===== Information given =====

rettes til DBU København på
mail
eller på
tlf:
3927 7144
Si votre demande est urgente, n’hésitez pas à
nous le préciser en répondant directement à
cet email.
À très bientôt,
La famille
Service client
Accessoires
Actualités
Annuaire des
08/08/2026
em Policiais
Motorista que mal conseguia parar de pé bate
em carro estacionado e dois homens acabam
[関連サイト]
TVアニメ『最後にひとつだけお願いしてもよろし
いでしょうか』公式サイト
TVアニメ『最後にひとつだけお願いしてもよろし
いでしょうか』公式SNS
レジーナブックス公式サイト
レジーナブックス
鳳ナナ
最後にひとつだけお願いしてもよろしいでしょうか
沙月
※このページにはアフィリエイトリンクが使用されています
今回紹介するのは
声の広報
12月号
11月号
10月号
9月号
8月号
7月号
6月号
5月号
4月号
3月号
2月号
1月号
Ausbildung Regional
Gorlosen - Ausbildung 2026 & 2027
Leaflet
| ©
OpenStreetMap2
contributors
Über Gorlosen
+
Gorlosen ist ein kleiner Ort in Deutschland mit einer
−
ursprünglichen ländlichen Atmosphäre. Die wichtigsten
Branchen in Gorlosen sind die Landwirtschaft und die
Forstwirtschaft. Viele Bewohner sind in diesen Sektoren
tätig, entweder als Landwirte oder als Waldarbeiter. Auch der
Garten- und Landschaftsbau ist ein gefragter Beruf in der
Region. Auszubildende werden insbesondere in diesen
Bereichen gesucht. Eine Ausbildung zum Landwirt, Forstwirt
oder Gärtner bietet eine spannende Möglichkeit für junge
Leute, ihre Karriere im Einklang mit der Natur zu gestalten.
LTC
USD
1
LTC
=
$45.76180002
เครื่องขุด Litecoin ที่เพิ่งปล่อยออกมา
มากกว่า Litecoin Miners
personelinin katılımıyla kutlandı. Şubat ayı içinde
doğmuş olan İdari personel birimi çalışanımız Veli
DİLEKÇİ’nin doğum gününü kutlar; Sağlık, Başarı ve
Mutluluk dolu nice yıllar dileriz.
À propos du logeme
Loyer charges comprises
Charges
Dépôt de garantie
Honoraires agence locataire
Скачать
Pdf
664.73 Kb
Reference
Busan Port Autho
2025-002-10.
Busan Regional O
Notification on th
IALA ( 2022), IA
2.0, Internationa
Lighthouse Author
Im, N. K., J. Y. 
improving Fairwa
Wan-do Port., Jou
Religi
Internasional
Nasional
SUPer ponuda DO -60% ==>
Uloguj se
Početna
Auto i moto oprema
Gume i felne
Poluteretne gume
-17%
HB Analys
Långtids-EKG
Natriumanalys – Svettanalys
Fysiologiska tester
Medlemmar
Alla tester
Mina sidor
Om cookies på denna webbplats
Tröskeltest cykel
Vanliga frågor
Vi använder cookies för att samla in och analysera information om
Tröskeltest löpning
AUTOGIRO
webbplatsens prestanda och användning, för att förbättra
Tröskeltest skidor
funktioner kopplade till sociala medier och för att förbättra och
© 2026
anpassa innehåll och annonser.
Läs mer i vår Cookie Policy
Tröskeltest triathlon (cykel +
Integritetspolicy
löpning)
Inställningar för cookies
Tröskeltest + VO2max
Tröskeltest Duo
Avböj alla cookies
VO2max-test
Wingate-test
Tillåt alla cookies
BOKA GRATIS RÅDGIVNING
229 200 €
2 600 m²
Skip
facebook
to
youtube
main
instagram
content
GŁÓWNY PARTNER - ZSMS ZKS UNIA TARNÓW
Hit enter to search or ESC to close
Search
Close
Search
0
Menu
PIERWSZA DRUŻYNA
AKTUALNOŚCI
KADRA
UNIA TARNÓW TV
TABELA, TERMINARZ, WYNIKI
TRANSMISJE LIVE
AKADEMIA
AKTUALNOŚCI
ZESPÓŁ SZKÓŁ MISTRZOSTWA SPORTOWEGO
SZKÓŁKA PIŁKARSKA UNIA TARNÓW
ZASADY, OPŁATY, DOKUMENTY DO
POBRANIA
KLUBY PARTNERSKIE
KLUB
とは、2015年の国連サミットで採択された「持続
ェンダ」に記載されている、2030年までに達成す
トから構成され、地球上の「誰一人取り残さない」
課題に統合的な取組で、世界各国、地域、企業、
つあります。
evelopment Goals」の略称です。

=====

Work to be completed: This task calls for the material above to be duplicated verbatim.

Answer area:
rettes til DBU København på
mail
eller på
tlf:
3927 7144
Si votre demande est urgente, n’hésitez pas à
nous le préciser en répondant directement à
cet email.
À très bientôt,
La famille
Service client
Accessoires
Actualités
Annuaire des
08/08/2026
em Policiais
Motorista que mal conseguia parar de pé bate
em carro estacionado e dois homens acabam
[関連サイト]
TVアニメ『最後にひとつだけお願いしてもよろし
いでしょうか』公式サイト
TVアニメ『最後にひとつだけお願いしてもよろし
いでしょうか』公式SNS
レジーナブックス公式サイト
レジーナブックス
鳳ナナ
最後にひとつだけお願いしてもよろしいでしょうか
沙月
※このページにはアフィリエイトリンクが使用されています
今回紹介するのは
声の広報
12月号
11月号
10月号
9月号
8月号
7月号
6月号
5月号
4月号
3月号
2月号
1月号
Ausbildung Regional
Gorlosen - Ausbildung 2026 & 2027
Leaflet
| ©
OpenStreetMap2
contributors
Über Gorlosen
+
Gorlosen ist ein kleiner Ort in Deutschland mit einer
−
ursprünglichen ländlichen Atmosphäre. Die wichtigsten
Branchen in Gorlosen sind die Landwirtschaft und die
Forstwirtschaft. Viele Bewohner sind in diesen Sektoren
tätig, entweder als Landwirte oder als Waldarbeiter. Auch der
Garten- und Landschaftsbau ist ein gefragter Beruf in der
Region. Auszubildende werden insbesondere in diesen
Bereichen gesucht. Eine Ausbildung zum Landwirt, Forstwirt
oder Gärtner bietet eine spannende Möglichkeit für junge
Leute, ihre Karriere im Einklang mit der Natur zu gestalten.
LTC
USD
1
LTC
=
$45.76180002
เครื่องขุด Litecoin ที่เพิ่งปล่อยออกมา
มากกว่า Litecoin Miners
personelinin katılımıyla kutlandı. Şubat ayı içinde
doğmuş olan İdari personel birimi çalışanımız Veli
DİLEKÇİ’nin doğum gününü kutlar; Sağlık, Başarı ve
Mutluluk dolu nice yıllar dileriz.
À propos du logeme
Loyer charges comprises
Charges
Dépôt de garantie
Honoraires agence locataire
Скачать
Pdf
664.73 Kb
Reference
Busan Port Autho
2025-002-10.
Busan Regional O
Notification on th
IALA ( 2022), IA
2.0, Internationa
Lighthouse Author
Im, N. K., J. Y. 
improving Fairwa
Wan-do Port., Jou
Religi
Internasional
Nasional
SUPer ponuda DO -60% ==>
Uloguj se
Početna
Auto i moto oprema
Gume i felne
Poluteretne gume
-17%
HB Analys
Långtids-EKG
Natriumanalys – Svettanalys
Fysiologiska tester
Medlemmar
Alla tester
Mina sidor
Om cookies på denna webbplats
Tröskeltest cykel
Vanliga frågor
Vi använder cookies för att samla in och analysera information om
Tröskeltest löpning
AUTOGIRO
webbplatsens prestanda och användning, för att förbättra
Tröskeltest skidor
funktioner kopplade till sociala medier och för att förbättra och
© 2026
anpassa innehåll och annonser.
Läs mer i vår Cookie Policy
Tröskeltest triathlon (cykel +
Integritetspolicy
löpning)
Inställningar för cookies
Tröskeltest + VO2max
Tröskeltest Duo
Avböj alla cookies
VO2max-test
Wingate-test
Tillåt alla cookies
BOKA GRATIS RÅDGIVNING
229 200 €
2 600 m²
Skip
facebook
to
youtube
main
instagram
content
GŁÓWNY PARTNER - ZSMS ZKS UNIA TARNÓW
Hit enter to search or ESC to close
Search
Close
Search
0
Menu
PIERWSZA DRUŻYNA
AKTUALNOŚCI
KADRA
UNIA TARNÓW TV
TABELA, TERMINARZ, WYNIKI
TRANSMISJE LIVE
AKADEMIA
AKTUALNOŚCI
ZESPÓŁ SZKÓŁ MISTRZOSTWA SPORTOWEGO
SZKÓŁKA PIŁKARSKA UNIA TARNÓW
ZASADY, OPŁATY, DOKUMENTY DO
POBRANIA
KLUBY PARTNERSKIE
KLUB
とは、2015年の国連サミットで採択された「持続
ェンダ」に記載されている、2030年までに達成す
トから構成され、地球上の「誰一人取り残さない」
課題に統合的な取組で、世界各国、地域、企業、
つあります。
evelopment Goals」の略称です。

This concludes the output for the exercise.